Neiman Marcus has created a 4-part online video series called “The Mystique” and it’s getting its share of criticism online. For some reason, Neiman decided to run Part 1 on the home page of Youtube.com – and paid for it with some criticism. Comments range from “Neiman Marcus= needless markup” to “This is a seriously pointless video.” Other, more positive comments were logged, as well. Why did Neiman Marcus pay $250,000 to spend one day on the home page of Youtube in the first place? A little undercooked thinking is behind the plan, with the VP of corporate communications quoted as saying “Like with anything, you hear people in meetings say, ‘Did you see the thing on YouTube?’” Except Neiman Marcus isn’t “anything” – it’s not a video of someone killing an iPhone in a blender, or your crazy Aunt Agatha falling off the roof – it’s one of the greatest specialty retailers in the country. Truly a story of American entrepreneurship, Neiman stands for luxury, fantasy and “retail theatre” in the grandest sort of way. It’s not for everyone – what luxury brand is? – but then again that’s why it doesn’t belong on YouTube.

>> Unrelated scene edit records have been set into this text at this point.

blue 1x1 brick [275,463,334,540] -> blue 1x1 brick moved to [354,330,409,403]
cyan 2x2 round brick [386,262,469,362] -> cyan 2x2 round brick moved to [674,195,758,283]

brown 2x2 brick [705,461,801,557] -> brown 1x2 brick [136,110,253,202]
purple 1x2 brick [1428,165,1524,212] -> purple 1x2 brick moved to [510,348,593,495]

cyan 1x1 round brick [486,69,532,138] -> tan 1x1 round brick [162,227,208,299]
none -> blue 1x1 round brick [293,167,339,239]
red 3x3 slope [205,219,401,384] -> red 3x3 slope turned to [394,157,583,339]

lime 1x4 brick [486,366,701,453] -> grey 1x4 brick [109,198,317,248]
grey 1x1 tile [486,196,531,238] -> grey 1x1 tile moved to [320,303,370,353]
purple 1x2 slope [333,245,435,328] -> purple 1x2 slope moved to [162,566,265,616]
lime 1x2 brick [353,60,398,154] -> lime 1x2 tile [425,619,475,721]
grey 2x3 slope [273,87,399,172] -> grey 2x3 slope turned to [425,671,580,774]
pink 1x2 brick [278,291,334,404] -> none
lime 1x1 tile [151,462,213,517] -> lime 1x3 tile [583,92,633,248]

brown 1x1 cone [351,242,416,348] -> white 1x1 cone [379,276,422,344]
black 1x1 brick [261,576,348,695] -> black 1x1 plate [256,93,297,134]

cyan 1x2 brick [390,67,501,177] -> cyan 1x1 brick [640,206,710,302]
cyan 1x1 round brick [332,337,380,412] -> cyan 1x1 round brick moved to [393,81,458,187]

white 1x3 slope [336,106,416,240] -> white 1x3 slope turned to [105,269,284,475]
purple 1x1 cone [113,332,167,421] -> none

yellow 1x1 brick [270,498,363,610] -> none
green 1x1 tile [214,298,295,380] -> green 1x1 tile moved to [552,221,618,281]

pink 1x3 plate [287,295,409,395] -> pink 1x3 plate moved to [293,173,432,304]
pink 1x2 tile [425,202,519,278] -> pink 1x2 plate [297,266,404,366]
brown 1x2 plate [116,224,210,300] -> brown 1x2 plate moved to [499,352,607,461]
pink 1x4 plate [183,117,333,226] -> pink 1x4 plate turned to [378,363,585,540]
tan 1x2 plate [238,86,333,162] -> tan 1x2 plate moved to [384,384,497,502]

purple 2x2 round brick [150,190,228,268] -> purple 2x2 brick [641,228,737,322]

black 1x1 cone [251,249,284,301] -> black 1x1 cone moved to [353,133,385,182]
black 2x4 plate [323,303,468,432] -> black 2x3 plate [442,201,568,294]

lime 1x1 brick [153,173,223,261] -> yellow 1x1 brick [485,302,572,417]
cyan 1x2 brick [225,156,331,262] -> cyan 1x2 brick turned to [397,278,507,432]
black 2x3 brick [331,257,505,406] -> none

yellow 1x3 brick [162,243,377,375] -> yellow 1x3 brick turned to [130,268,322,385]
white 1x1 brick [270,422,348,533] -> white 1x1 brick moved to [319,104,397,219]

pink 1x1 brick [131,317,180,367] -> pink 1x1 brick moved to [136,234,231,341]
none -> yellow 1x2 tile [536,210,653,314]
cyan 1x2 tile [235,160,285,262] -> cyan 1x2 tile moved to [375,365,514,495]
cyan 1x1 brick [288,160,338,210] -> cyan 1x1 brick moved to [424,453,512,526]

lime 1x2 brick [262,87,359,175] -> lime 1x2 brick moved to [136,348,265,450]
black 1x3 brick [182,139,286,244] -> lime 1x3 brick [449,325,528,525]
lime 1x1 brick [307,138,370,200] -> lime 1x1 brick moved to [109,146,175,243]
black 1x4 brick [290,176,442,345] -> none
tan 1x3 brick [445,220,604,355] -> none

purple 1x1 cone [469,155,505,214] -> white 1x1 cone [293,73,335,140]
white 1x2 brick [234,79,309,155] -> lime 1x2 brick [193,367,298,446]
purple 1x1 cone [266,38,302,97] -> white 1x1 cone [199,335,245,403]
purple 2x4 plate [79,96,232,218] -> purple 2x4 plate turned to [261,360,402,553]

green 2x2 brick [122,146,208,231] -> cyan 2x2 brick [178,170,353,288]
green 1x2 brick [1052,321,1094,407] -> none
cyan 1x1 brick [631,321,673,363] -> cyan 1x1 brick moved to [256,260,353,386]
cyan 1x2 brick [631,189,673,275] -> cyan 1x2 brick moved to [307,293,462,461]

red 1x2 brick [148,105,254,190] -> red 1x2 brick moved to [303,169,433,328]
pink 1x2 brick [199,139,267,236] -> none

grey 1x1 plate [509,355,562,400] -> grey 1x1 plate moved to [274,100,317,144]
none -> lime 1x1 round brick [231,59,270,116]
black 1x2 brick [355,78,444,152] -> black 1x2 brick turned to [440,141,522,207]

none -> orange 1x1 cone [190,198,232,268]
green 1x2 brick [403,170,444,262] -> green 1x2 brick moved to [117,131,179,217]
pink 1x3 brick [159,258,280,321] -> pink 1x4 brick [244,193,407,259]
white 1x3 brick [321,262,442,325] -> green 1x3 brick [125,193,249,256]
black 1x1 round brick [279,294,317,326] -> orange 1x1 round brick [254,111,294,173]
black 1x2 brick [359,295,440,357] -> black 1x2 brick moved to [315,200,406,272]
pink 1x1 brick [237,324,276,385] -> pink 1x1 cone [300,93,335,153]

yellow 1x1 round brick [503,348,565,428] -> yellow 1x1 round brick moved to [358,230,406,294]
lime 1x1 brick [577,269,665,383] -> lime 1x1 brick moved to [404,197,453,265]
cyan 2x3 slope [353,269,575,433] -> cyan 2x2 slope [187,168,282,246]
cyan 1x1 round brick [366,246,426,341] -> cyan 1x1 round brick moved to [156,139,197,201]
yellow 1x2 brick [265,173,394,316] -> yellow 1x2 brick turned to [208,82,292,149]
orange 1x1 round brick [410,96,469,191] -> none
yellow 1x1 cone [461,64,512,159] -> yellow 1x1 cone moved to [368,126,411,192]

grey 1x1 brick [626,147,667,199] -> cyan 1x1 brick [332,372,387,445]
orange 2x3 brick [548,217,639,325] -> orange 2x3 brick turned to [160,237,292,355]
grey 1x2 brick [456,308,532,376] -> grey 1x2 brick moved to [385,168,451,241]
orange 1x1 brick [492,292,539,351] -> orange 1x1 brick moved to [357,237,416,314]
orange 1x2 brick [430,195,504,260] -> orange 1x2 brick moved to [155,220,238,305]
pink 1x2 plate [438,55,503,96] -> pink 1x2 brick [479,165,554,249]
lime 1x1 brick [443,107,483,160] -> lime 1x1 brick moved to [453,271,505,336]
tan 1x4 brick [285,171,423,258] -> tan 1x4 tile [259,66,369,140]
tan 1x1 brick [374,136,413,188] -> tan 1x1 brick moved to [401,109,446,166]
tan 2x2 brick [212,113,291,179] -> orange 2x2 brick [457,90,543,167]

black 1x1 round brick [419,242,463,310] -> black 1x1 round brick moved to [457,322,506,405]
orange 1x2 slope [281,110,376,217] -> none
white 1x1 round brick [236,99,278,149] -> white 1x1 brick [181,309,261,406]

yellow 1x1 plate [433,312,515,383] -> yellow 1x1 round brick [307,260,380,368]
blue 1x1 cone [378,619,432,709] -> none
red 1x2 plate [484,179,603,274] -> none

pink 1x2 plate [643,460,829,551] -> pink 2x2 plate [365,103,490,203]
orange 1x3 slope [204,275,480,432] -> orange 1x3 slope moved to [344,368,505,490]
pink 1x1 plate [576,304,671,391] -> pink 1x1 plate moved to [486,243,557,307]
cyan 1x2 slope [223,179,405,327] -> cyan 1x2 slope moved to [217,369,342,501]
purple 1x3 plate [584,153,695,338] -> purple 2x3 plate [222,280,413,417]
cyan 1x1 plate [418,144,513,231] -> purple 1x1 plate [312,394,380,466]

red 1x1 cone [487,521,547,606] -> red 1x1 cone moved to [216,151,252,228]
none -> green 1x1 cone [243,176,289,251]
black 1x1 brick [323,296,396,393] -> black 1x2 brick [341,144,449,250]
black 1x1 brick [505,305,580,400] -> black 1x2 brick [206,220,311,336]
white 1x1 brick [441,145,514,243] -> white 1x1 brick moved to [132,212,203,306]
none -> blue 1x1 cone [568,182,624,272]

And speaking of luxury, the videos are beautiful. All four are lovingly shot, produced and inspired in their thinking. I do have a beef with the editing, in that each of the four is a bit of a story hodge-podge, jumping between ideas such as design, store display, the history of the chain, the importance of designer relationships, etc. Neiman would have been been better off reserving each of the four for one theme, and then naming each segment accordingly, so that each story had its own thread and viewers could tell what they were about to see (i.e., name the first installment “The Story” instead of Part 1, the second installment “What is Luxury” instead of Part 2, etc.). But they were fun to watch all the same. Lastly, I’m curious as to where NM is, in fact, running the series in order to reach its key constituencies, whom I see as shoppers and would-be well-to-do visitors, designers, vendors and partners (outside of employees, whom I hope can find them easily on the NM intranet). This intrepid blogger could not easily find them off the NM homepage, nor by Googling “Neiman Marcus, “Neiman Marcus video” or “Neiman Marcus 100 anniversary video.” I wandered luxury sites and blogs – no dice.
Let’s hope that Neiman is using its own customer list, at minimum, to make sure its most valuable friends and family see and enjoy this work. And how do you get a viewer to watch 4 separate vignettes? Give them something for doing what you ask. Neiman Marcus has long had one of the most successful frequent shopper rewards programs around, InCircle. If I were running the ship, I’d give each viewer at least 100 InCircle points (reward levels don’t even start until one has 5,000 points!) for giving me their email address and for watching each of the four videos. The viewer is inspired and rewarded, and I get them back into the store, feeling the magic.
Using new Internet capabilities – blogging, podcoasting, online videos –not to be part of the media pile-on (“yay, we’re on Youtube!”) but to draw your supporters even closer, make them even more loyal? Magic, indeed.